>>>
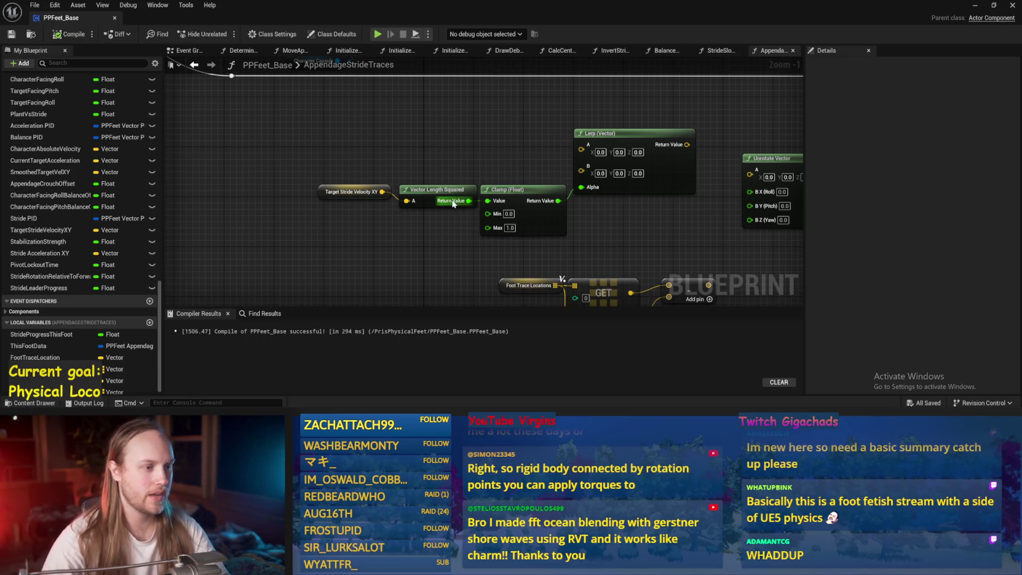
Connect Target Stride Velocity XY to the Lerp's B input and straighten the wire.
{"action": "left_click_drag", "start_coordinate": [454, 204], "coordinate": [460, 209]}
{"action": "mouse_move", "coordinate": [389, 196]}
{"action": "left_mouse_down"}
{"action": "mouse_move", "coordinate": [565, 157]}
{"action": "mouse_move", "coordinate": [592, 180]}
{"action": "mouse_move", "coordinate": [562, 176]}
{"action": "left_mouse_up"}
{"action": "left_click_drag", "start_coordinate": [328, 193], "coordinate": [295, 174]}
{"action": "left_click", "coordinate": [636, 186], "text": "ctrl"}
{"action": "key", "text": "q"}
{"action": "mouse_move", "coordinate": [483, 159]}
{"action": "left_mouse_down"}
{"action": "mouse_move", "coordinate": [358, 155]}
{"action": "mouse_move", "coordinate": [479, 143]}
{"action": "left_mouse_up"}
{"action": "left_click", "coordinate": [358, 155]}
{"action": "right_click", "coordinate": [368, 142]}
<<<
>>>
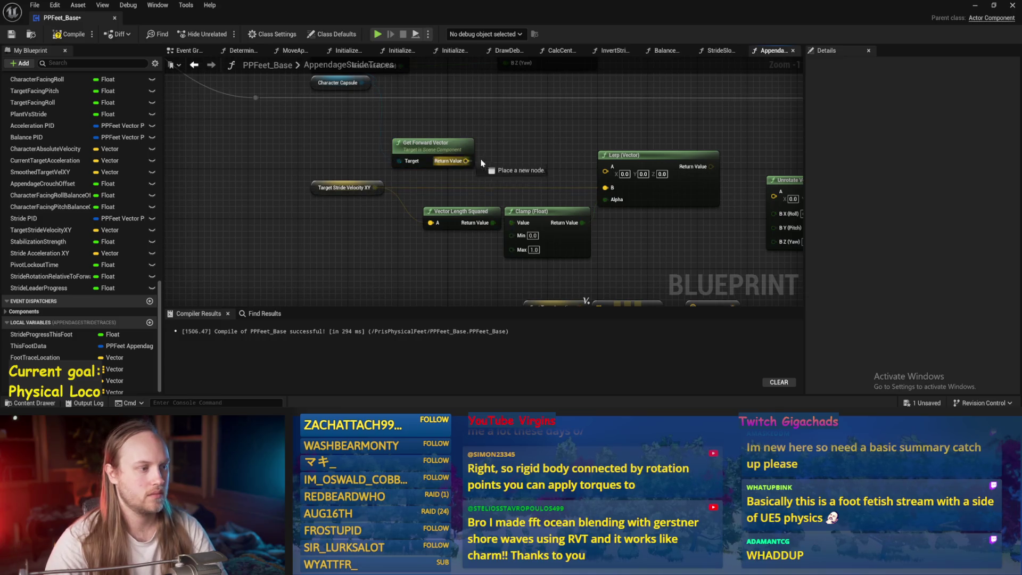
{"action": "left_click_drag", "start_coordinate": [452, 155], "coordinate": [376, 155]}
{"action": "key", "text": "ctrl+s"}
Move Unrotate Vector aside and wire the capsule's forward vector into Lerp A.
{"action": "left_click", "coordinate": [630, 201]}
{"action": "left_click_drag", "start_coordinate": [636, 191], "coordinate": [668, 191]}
<<<
Copy every line from the records that holds the string "text".

{"action": "left_click", "coordinate": [636, 186], "text": "ctrl"}
{"action": "key", "text": "q"}
{"action": "key", "text": "ctrl+s"}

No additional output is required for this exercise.